Every entry that follows must be written out exactly, apart from its pictures.

[Source data]

--- START ---

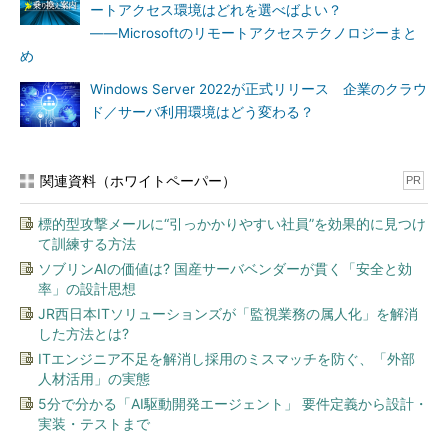
ートアクセス環境はどれを選べばよい？
――Microsoftのリモートアクセステクノロジーまと
め
Windows Server 2022が正式リリース 企業のクラウ
ド／サーバ利用環境はどう変わる？
関連資料（ホワイトペーパー）
PR
標的型攻撃メールに“引っかかりやすい社員”を効果的に見つけ
て訓練する方法
ソブリンAIの価値は? 国産サーバベンダーが貫く「安全と効
率」の設計思想
JR西日本ITソリューションズが「監視業務の属人化」を解消
した方法とは?
ITエンジニア不足を解消し採用のミスマッチを防ぐ、「外部
人材活用」の実態
5分で分かる「AI駆動開発エージェント」 要件定義から設計・
実装・テストまで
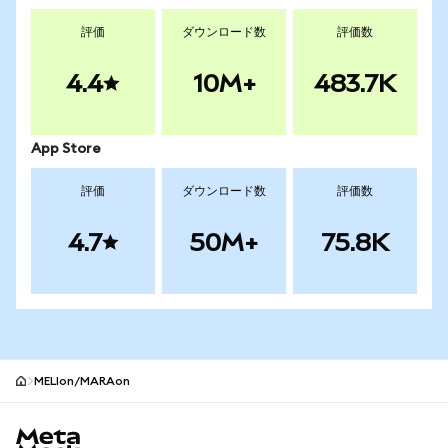
評価
ダウンロード数
評価数
4.4
10M+
483.7K
App Store
評価
ダウンロード数
評価数
4.7
50M+
75.8K
MELIon/MARAon
MetaMaskサイトフッター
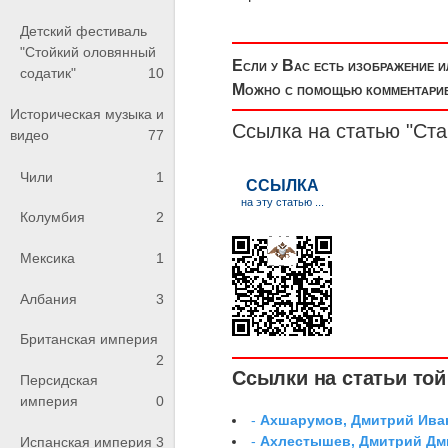
Детский фестиваль
"Стойкий оловянный
Если у Вас есть изображение 
содатик"
10
Можно с помощью комментариев
Историческая музыка и
Ссылка на статью "Ста
видео
77
Чили
1
Колумбия
2
Мексика
1
Албания
3
Британская империя
2
Ссылки на статьи той 
Персидская
империя
0
-
Ахшарумов, Дмитрий Иван
-
Ахлестышев, Дмитрий Дми
Испанская империя
3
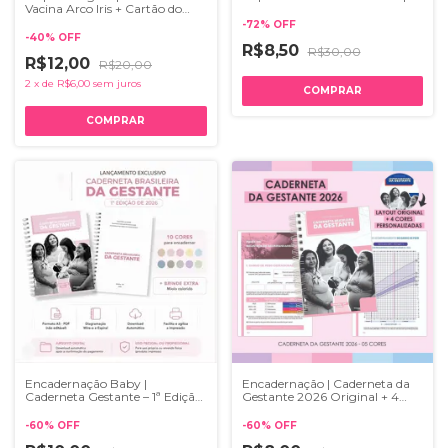
Canva
Vacina Arco Iris + Cartão do
SUS
-
72
%
OFF
-
40
%
OFF
R$8,50
R$30,00
R$12,00
R$20,00
2
x
de
R$6,00
sem juros
Encadernação Baby |
Encadernação | Caderneta da
Caderneta Gestante – 1ª Edição
Gestante 2026 Original + 4
2026
cores personalizadas
-
60
%
OFF
-
60
%
OFF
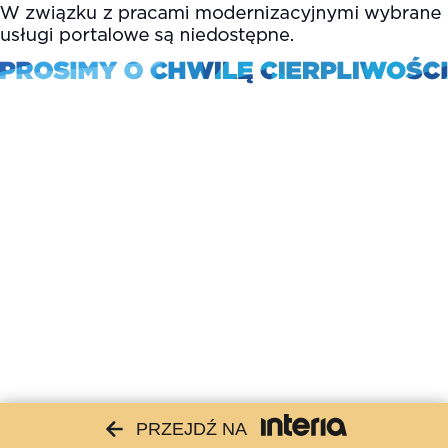
PRZEJDŹ NA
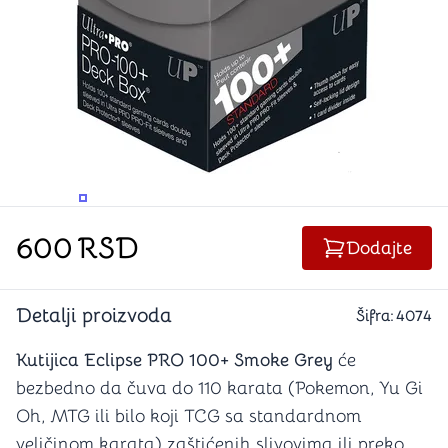
PROMENITE UGAO GLEDANJA
PROMENITE UGAO GLEDANJA
600
RSD
Dodajte
Detalji proizvoda
Šifra:
4074
Kutijica Eclipse PRO 100+ Smoke Grey
će
bezbedno da čuva do 110 karata (Pokemon, Yu Gi
Oh, MTG ili bilo koji TCG sa standardnom
veličinom karata) zaštićenih slivovima ili preko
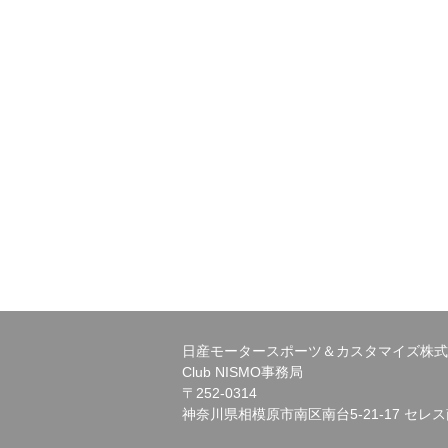
日産モータースポーツ＆カスタマイズ株式
Club NISMO事務局
〒252-0314
神奈川県相模原市南区南台5-21-17 セレス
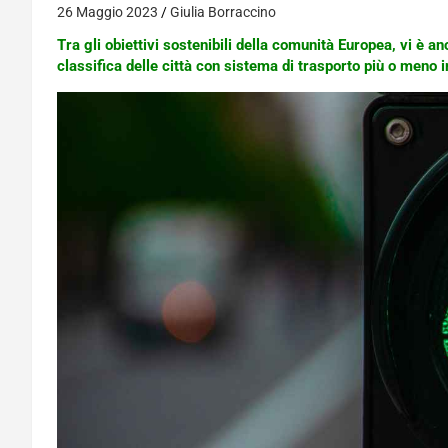
26 Maggio 2023
Giulia Borraccino
Tra gli obiettivi sostenibili della comunità Europea, vi è anc
classifica delle città con sistema di trasporto più o meno i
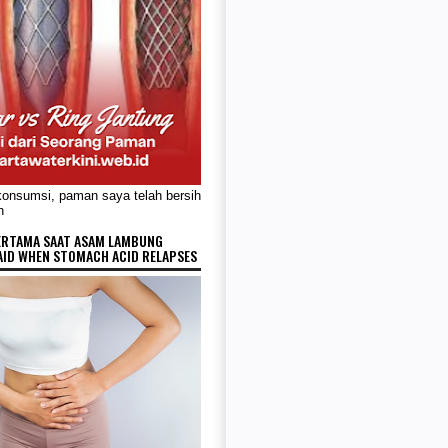
konsumsi, paman saya telah bersih
n
ERTAMA SAAT ASAM LAMBUNG
AID WHEN STOMACH ACID RELAPSES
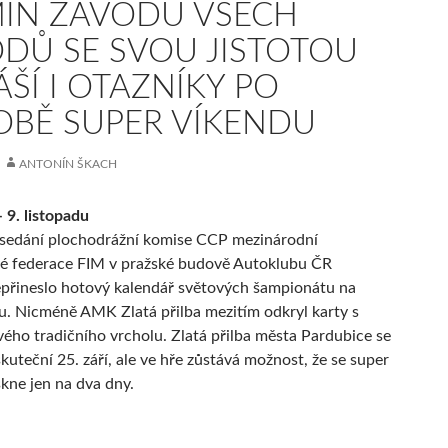
ÍN ZÁVODU VŠECH
DŮ SE SVOU JISTOTOU
ÁŠÍ I OTAZNÍKY PO
BĚ SUPER VÍKENDU
ANTONÍN ŠKACH
 9. listopadu
sedání plochodrážní komise CCP mezinárodní
é federace FIM v pražské budově Autoklubu ČR
přineslo hotový kalendář světových šampionátu na
nu. Nicméně AMK Zlatá přilba mezitím odkryl karty s
ého tradičního vrcholu. Zlatá přilba města Pardubice se
skuteční 25. září, ale ve hře zůstává možnost, že se super
kne jen na dva dny.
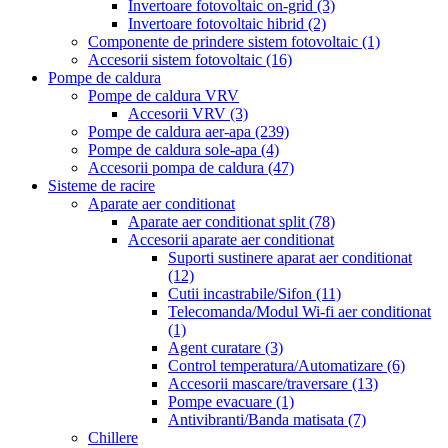
Invertoare fotovoltaic on-grid
(3)
Invertoare fotovoltaic hibrid
(2)
Componente de prindere sistem fotovoltaic
(1)
Accesorii sistem fotovoltaic
(16)
Pompe de caldura
Pompe de caldura VRV
Accesorii VRV
(3)
Pompe de caldura aer-apa
(239)
Pompe de caldura sole-apa
(4)
Accesorii pompa de caldura
(47)
Sisteme de racire
Aparate aer conditionat
Aparate aer conditionat split
(78)
Accesorii aparate aer conditionat
Suporti sustinere aparat aer conditionat
(12)
Cutii incastrabile/Sifon
(11)
Telecomanda/Modul Wi-fi aer conditionat
(1)
Agent curatare
(3)
Control temperatura/Automatizare
(6)
Accesorii mascare/traversare
(13)
Pompe evacuare
(1)
Antivibranti/Banda matisata
(7)
Chillere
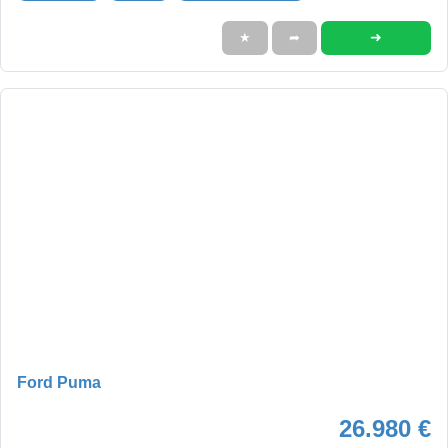
➜
★
➦
Ford Puma
26.980 €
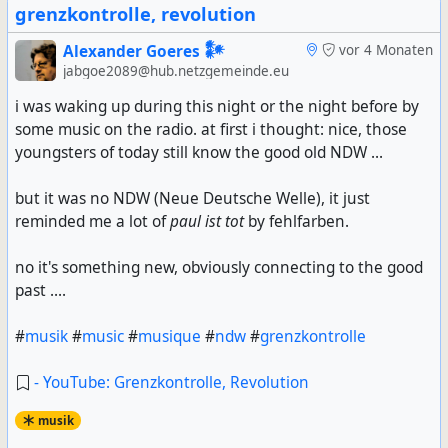
grenzkontrolle, revolution
Alexander Goeres 𒀯
vor 4 Monaten
jabgoe2089@hub.netzgemeinde.eu
i was waking up during this night or the night before by
some music on the radio. at first i thought: nice, those
youngsters of today still know the good old NDW ...
but it was no NDW (Neue Deutsche Welle), it just
reminded me a lot of
paul ist tot
by fehlfarben.
no it's something new, obviously connecting to the good
past ....
#
musik
#
music
#
musique
#
ndw
#
grenzkontrolle
- YouTube: Grenzkontrolle, Revolution
musik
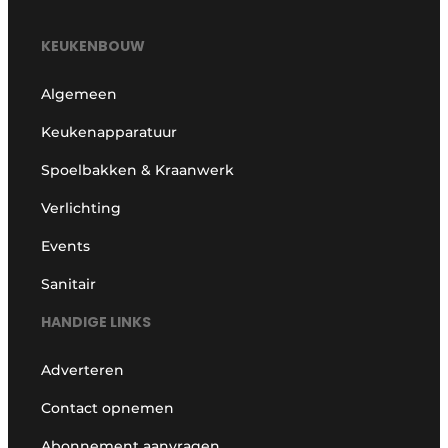
KEUKENBOUW
Algemeen
Keukenapparatuur
Spoelbakken & Kraanwerk
Verlichting
Events
Sanitair
HANDIGE LINKS
Adverteren
Contact opnemen
Abonnement aanvragen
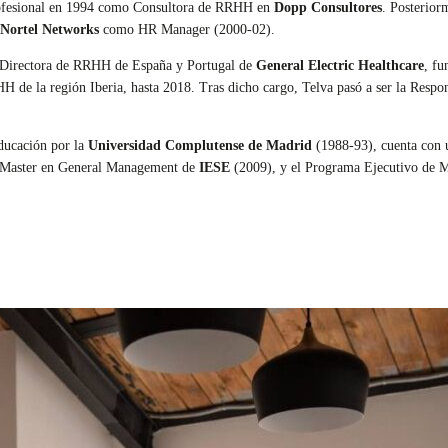
ofesional en 1994 como Consultora de RRHH en
Dopp Consultores
. Posterior
Nortel Networks
como
HR Manager (2000-02).
 Directora de RRHH de España y Portugal de
General Electric Healthcare
, fu
 de la región Iberia
, hasta 2018.
Tras dicho cargo, Telva pasó a ser la Resp
ducación por la
Universidad Complutense de Madrid
(1988-93), cuenta con
 Master en General Management de
IESE
(2009), y el Programa Ejecutivo de M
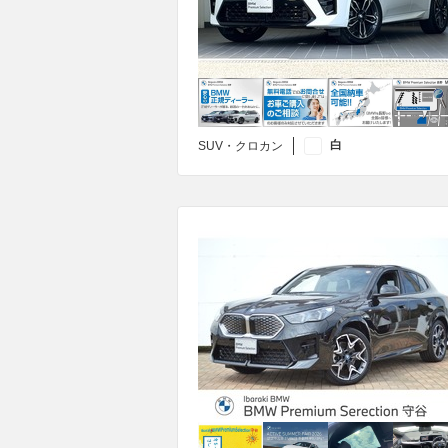
白
SUV・クロカン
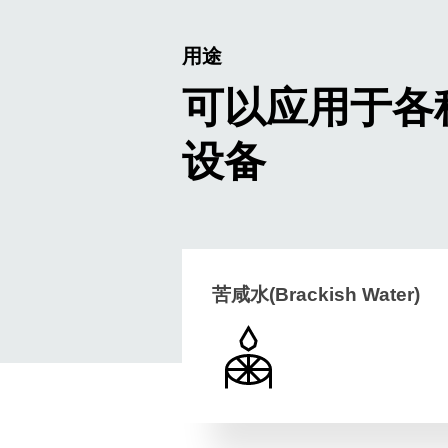
用途
可以应用于各
设备
苦咸水(Brackish Water)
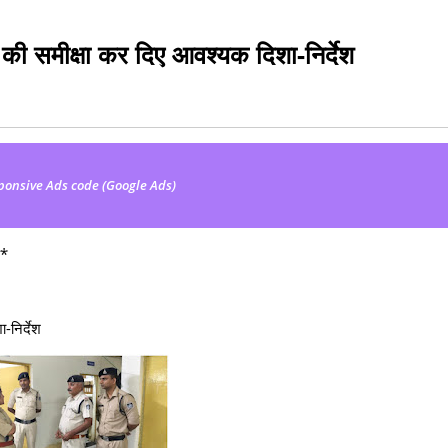
ा की समीक्षा कर दिए आवश्यक दिशा-निर्देश
ponsive Ads code (Google Ads)
ण*
-निर्देश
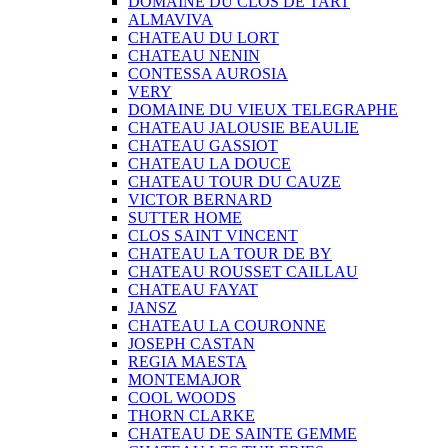
DOMAINE DU CLOS DE TART
ALMAVIVA
CHATEAU DU LORT
CHATEAU NENIN
CONTESSA AUROSIA
VERY
DOMAINE DU VIEUX TELEGRAPHE
CHATEAU JALOUSIE BEAULIE
CHATEAU GASSIOT
CHATEAU LA DOUCE
CHATEAU TOUR DU CAUZE
VICTOR BERNARD
SUTTER HOME
CLOS SAINT VINCENT
CHATEAU LA TOUR DE BY
CHATEAU ROUSSET CAILLAU
CHATEAU FAYAT
JANSZ
CHATEAU LA COURONNE
JOSEPH CASTAN
REGIA MAESTA
MONTEMAJOR
COOL WOODS
THORN CLARKE
CHATEAU DE SAINTE GEMME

--- END ---

• **ANSWER BELOW**
ートアクセス環境はどれを選べばよい？
――Microsoftのリモートアクセステクノロジーまと
め
Windows Server 2022が正式リリース 企業のクラウ
ド／サーバ利用環境はどう変わる？
関連資料（ホワイトペーパー）
PR
標的型攻撃メールに“引っかかりやすい社員”を効果的に見つけ
て訓練する方法
ソブリンAIの価値は? 国産サーバベンダーが貫く「安全と効
率」の設計思想
JR西日本ITソリューションズが「監視業務の属人化」を解消
した方法とは?
ITエンジニア不足を解消し採用のミスマッチを防ぐ、「外部
人材活用」の実態
5分で分かる「AI駆動開発エージェント」 要件定義から設計・
実装・テストまで
評価
ダウンロード数
評価数
4.4
10M+
483.7K
App Store
評価
ダウンロード数
評価数
4.7
50M+
75.8K
MELIon/MARAon
MetaMaskサイトフッター
Детский фестиваль
"Стойкий оловянный
Если у Вас есть изображение 
содатик"
10
Можно с помощью комментариев
Историческая музыка и
Ссылка на статью "Ста
видео
77
Чили
1
Колумбия
2
Мексика
1
Албания
3
Британская империя
2
Ссылки на статьи той 
Персидская
империя
0
-
Ахшарумов, Дмитрий Иван
-
Ахлестышев, Дмитрий Дми
Испанская империя
3
Canva
Vacina Arco Iris + Cartão do
SUS
-
72
%
OFF
-
40
%
OFF
R$8,50
R$30,00
R$12,00
R$20,00
2
x
de
R$6,00
sem juros
Encadernação Baby |
Encadernação | Caderneta da
Caderneta Gestante – 1ª Edição
Gestante 2026 Original + 4
2026
cores personalizadas
-
60
%
OFF
-
60
%
OFF
PRZEJDŹ NA
PROMENITE UGAO GLEDANJA
PROMENITE UGAO GLEDANJA
600
RSD
Dodajte
Detalji proizvoda
Šifra:
4074
Kutijica Eclipse PRO 100+ Smoke Grey
će
bezbedno da čuva do 110 karata (Pokemon, Yu Gi
Oh, MTG ili bilo koji TCG sa standardnom
veličinom karata) zaštićenih slivovima ili preko
日産モータースポーツ＆カスタマイズ株式
Club NISMO事務局
〒252-0314
神奈川県相模原市南区南台5-21-17 セレス
26 Maggio 2023
Giulia Borraccino
Tra gli obiettivi sostenibili della comunità Europea, vi è anc
classifica delle città con sistema di trasporto più o meno i
konsumsi, paman saya telah bersih
n
ERTAMA SAAT ASAM LAMBUNG
AID WHEN STOMACH ACID RELAPSES
ÍN ZÁVODU VŠECH
DŮ SE SVOU JISTOTOU
ÁŠÍ I OTAZNÍKY PO
BĚ SUPER VÍKENDU
ANTONÍN ŠKACH
 9. listopadu
sedání plochodrážní komise CCP mezinárodní
é federace FIM v pražské budově Autoklubu ČR
přineslo hotový kalendář světových šampionátu na
nu. Nicméně AMK Zlatá přilba mezitím odkryl karty s
ého tradičního vrcholu. Zlatá přilba města Pardubice se
skuteční 25. září, ale ve hře zůstává možnost, že se super
kne jen na dva dny.
Invertoare fotovoltaic on-grid
(3)
Invertoare fotovoltaic hibrid
(2)
Componente de prindere sistem fotovoltaic
(1)
Accesorii sistem fotovoltaic
(16)
Pompe de caldura
Pompe de caldura VRV
Accesorii VRV
(3)
Pompe de caldura aer-apa
(239)
Pompe de caldura sole-apa
(4)
Accesorii pompa de caldura
(47)
Sisteme de racire
Aparate aer conditionat
Aparate aer conditionat split
(78)
Accesorii aparate aer conditionat
Suporti sustinere aparat aer conditionat
(12)
Cutii incastrabile/Sifon
(11)
Telecomanda/Modul Wi-fi aer conditionat
(1)
Agent curatare
(3)
Control temperatura/Automatizare
(6)
Accesorii mascare/traversare
(13)
Pompe evacuare
(1)
Antivibranti/Banda matisata
(7)
Chillere
➜
★
➦
Ford Puma
26.980 €
grenzkontrolle, revolution
Alexander Goeres 𒀯
vor 4 Monaten
jabgoe2089@hub.netzgemeinde.eu
i was waking up during this night or the night before by
some music on the radio. at first i thought: nice, those
youngsters of today still know the good old NDW ...
but it was no NDW (Neue Deutsche Welle), it just
reminded me a lot of
paul ist tot
by fehlfarben.
no it's something new, obviously connecting to the good
past ....
#
musik
#
music
#
musique
#
ndw
#
grenzkontrolle
- YouTube: Grenzkontrolle, Revolution
musik
KEUKENBOUW
Algemeen
Keukenapparatuur
Spoelbakken & Kraanwerk
Verlichting
Events
Sanitair
HANDIGE LINKS
Adverteren
Contact opnemen
Abonnement aanvragen
ofesional en 1994 como Consultora de RRHH en
Dopp Consultores
. Posterior
Nortel Networks
como
HR Manager (2000-02).
 Directora de RRHH de España y Portugal de
General Electric Healthcare
, fu
 de la región Iberia
, hasta 2018.
Tras dicho cargo, Telva pasó a ser la Resp
ducación por la
Universidad Complutense de Madrid
(1988-93), cuenta con
 Master en General Management de
IESE
(2009), y el Programa Ejecutivo de M
白
SUV・クロカン
用途
可以应用于各
设备
苦咸水(Brackish Water)
ा की समीक्षा कर दिए आवश्यक दिशा-निर्देश
ponsive Ads code (Google Ads)
ण*
-निर्देश
DOMAINE DU CLOS DE TART
ALMAVIVA
CHATEAU DU LORT
CHATEAU NENIN
CONTESSA AUROSIA
VERY
DOMAINE DU VIEUX TELEGRAPHE
CHATEAU JALOUSIE BEAULIE
CHATEAU GASSIOT
CHATEAU LA DOUCE
CHATEAU TOUR DU CAUZE
VICTOR BERNARD
SUTTER HOME
CLOS SAINT VINCENT
CHATEAU LA TOUR DE BY
CHATEAU ROUSSET CAILLAU
CHATEAU FAYAT
JANSZ
CHATEAU LA COURONNE
JOSEPH CASTAN
REGIA MAESTA
MONTEMAJOR
COOL WOODS
THORN CLARKE
CHATEAU DE SAINTE GEMME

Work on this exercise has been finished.